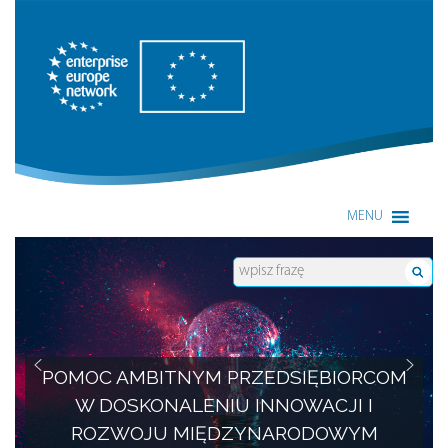
Enterprise Europe Network
MENU
POMOC AMBITNYM PRZEDSIĘBIORCOM
W DOSKONALENIU INNOWACJI I
ROZWOJU MIĘDZYNARODOWYM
***
Put the text lines from all the items above into a JSON list of strings, one string per line, with blank lines left out. Leave the pictures out of the answer.

ANSWER TO THIS EXERCISE -
[
  "Enterprise Europe Network",
  "MENU",
  "POMOC AMBITNYM PRZEDSIĘBIORCOM",
  "W DOSKONALENIU INNOWACJI I",
  "ROZWOJU MIĘDZYNARODOWYM"
]